Wie erleben Kinder und Jugendliche aus der Ukraine den Krieg und was stellen sich Kinder, die in Russland oder Deutschland aufwachsen vor, was dort passiert? In der aktuellen TelevIZIon, dem Fachmagazin des IZI für Qualität im Kinder-, Jugend- und Bildungsfernsehen, werden Studien zu diesen und anderen Fragen rund um den Ukraine-Krieg vorgestellt. Die Befragung jeweils 21 Kindern aus der Ukraine, Russland und Deutschland zeigt, wie unterschiedlich der Krieg eingeschätzt werden kann. Eine Studie mit 101 Kindern aus Deutschland verdeutlicht, was Kinder von Qualitätsmedien erwarten. Ukrainische Jugendliche zeigen in Filmen, wie sie die Kriegssituation seit 2014 erleben.
Berichten ukrainische Kinder, die nach Deutschland geflohen sind, über ihre Erlebnisse während des Kriegs, beschreiben sie u. a. das Gefühl einer allumfassenden Bedrohung ohne Sicherheit, die Zerstörung von allem was ihnen wichtig war und die Hilf- und Hoffnungslosigkeit. Verfilmen ukrainische Kinder und Jugendliche, die schon seit Beginn des russischen Expansionskriegs 2014 als Binnengeflüchtete leben, ihre Gefühlswelt, werden die Zerrissenheit und die psychischen Folgen eines Lebens unter ständigem Beschuss deutlich. Es sind Erfahrungen, die sie, so der Forschungsstand, ein Leben lang prägen und zumeist auch in ihrer Entwicklung einschränken werden.
Gleichzeitig erweisen sich ukrainische Jugendliche als durchaus kompetent in der Nutzung von Medien zur Kommunikation, zur Informationsbeschaffung oder Regulierung der eigenen Gefühle. Bei Kindern aus der Ukraine werden – bei allem Leid – auch die Hoffnung und das unerschütterliche Vertrauen in die ukrainische Armee deutlich, die russische Soldat:innen zurückdrängt, besiegt und damit eine Rückkehr und Vereinigung der Familien ermöglicht.
Einen Weg, die emotionale Gerechtigkeit zumindest im Ansatz wiederherzustellen, malt zum Beispiel die 10-jährige Svetlana, die aus Kiew nach Deutschland geflohen ist. In ihrem Bild zur Frage, was gerade in der Ukraine geschieht, malt sie eine ukrainische Soldatin, die einem russischen Soldaten eine Pistole an den Kopf hält, während eine (Friedens-)Taube ihm auf seinen Kopf kotet.
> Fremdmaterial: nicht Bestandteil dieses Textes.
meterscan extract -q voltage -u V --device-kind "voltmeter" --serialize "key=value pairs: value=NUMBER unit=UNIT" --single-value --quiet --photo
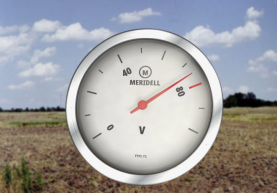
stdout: value=75 unit=V
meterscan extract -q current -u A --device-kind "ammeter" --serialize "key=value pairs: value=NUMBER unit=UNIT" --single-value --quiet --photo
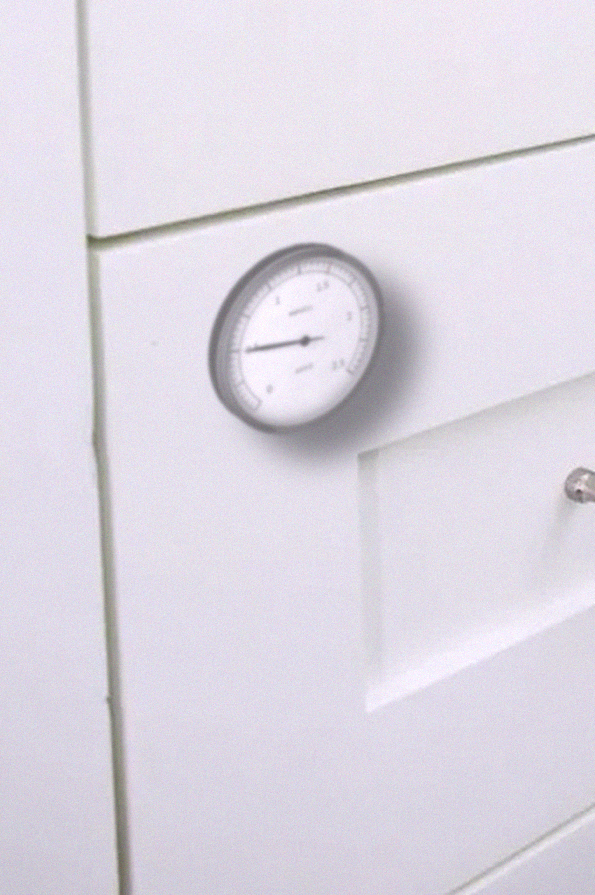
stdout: value=0.5 unit=A
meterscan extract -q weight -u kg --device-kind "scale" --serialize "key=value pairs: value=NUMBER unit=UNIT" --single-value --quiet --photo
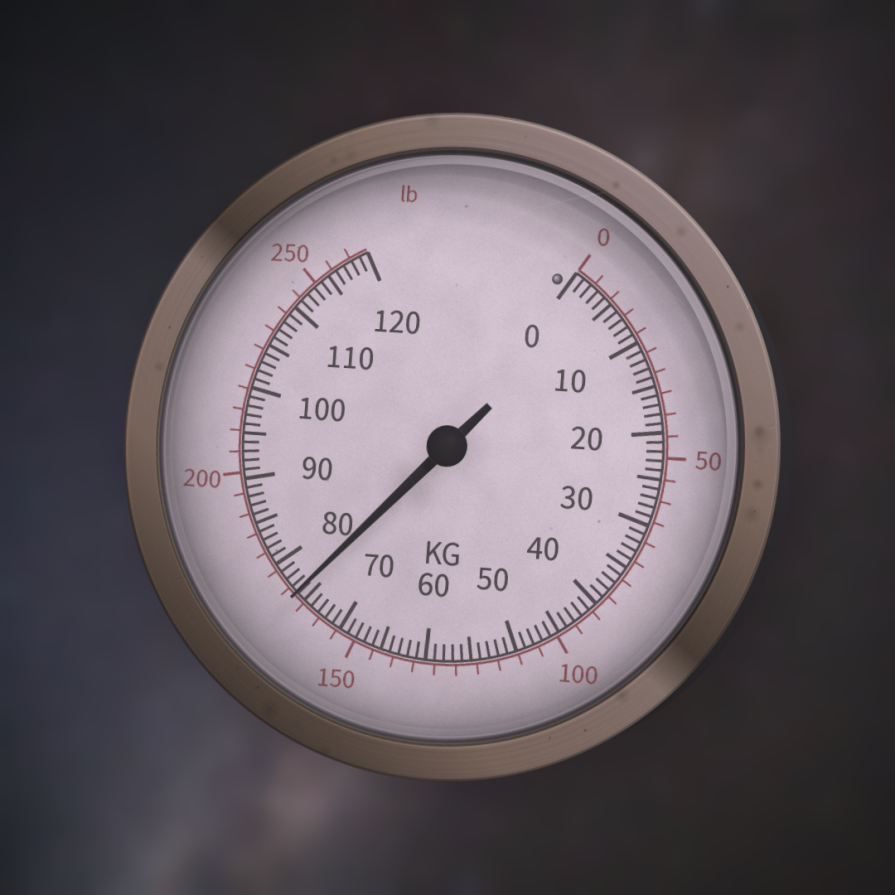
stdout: value=76 unit=kg
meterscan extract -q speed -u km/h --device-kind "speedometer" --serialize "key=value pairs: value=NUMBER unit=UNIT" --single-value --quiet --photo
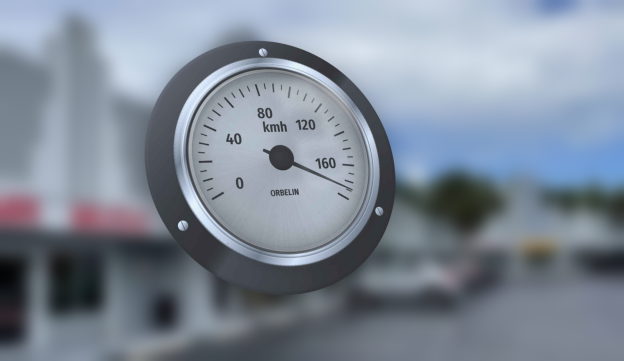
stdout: value=175 unit=km/h
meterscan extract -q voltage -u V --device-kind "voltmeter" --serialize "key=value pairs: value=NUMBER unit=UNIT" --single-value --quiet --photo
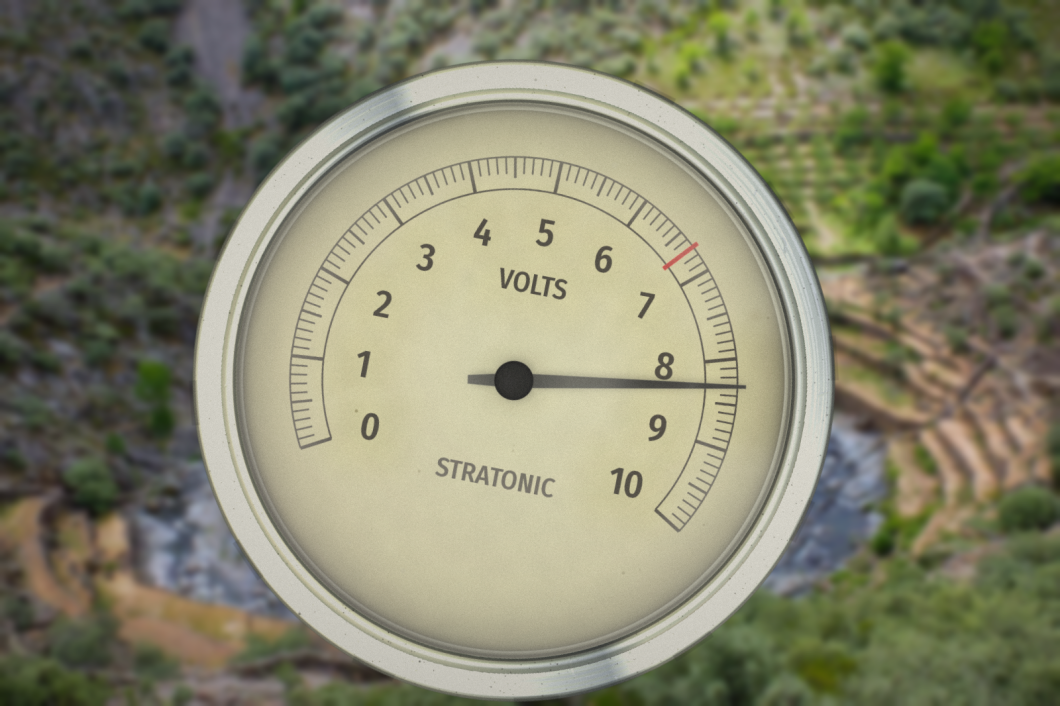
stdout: value=8.3 unit=V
Propagandanarrative bestimmen die Vorstellungen russischer Kinder vom Krieg
Wie zu erwarten, sehen die Vorstellungen von der aktuellen Situation in der Ukraine bei Kindern die in Russland aufwachsen ganz anders aus. Sie haben ihre Informationen fast ausschließlich aus den russischen Staatsmedien und gehen davon aus, dass die ukrainische Bevölkerung froh über die »Befreiung« von den Nazis ist. Entsprechend malen sie Hakenkreuze auf historisch aussehende Flugzeuge und Soldaten, die unehrenhaft kämpfen. Malt Juri (10 Jahre), ein »Plakat gegen den Krieg«, ist es die Friedenstaube mit einer russischen Schärpe im Schnabel, die den Frieden in die vom Kampf zerstörte Ukraine bringt. Er sagt selber »Ich kann nicht verstehen, wie und warum das passiert ist. Ich weiß mit Sicherheit, dass wir viel mit den Ukrainern teilen.«
Das Leid der ukrainischen Zivilbevölkerung wird von den russischen Kindern und ihre Eltern erahnt, erscheint aus Perspektive der Kinder aber sozusagen als ein notwendiges Übel, damit die »schöne Ukraine« und der »wehrhafte Russe« wieder als »ein Volk« zusammenleben können, wie Daria (8 Jahre) es malt. Diese typischen russischen Propagandanarrative finden sich bei allen befragten Kindern, selbst bei jenen, die in Familien aufwachsen, die gegen den Invasionskrieg sind. Eine russische Wissenschaftlerin beschreibt, wie Kinder in Russland von klein auf durch eine Kultur des Militarismus und der Propaganda geprägt werden. Die Tiefe, mit der ihre inneren Bilder von den Propagandanarrativen durchdrungen sind, gibt dabei wenig Hoffnung auf ein gegenseitiges Verständnis.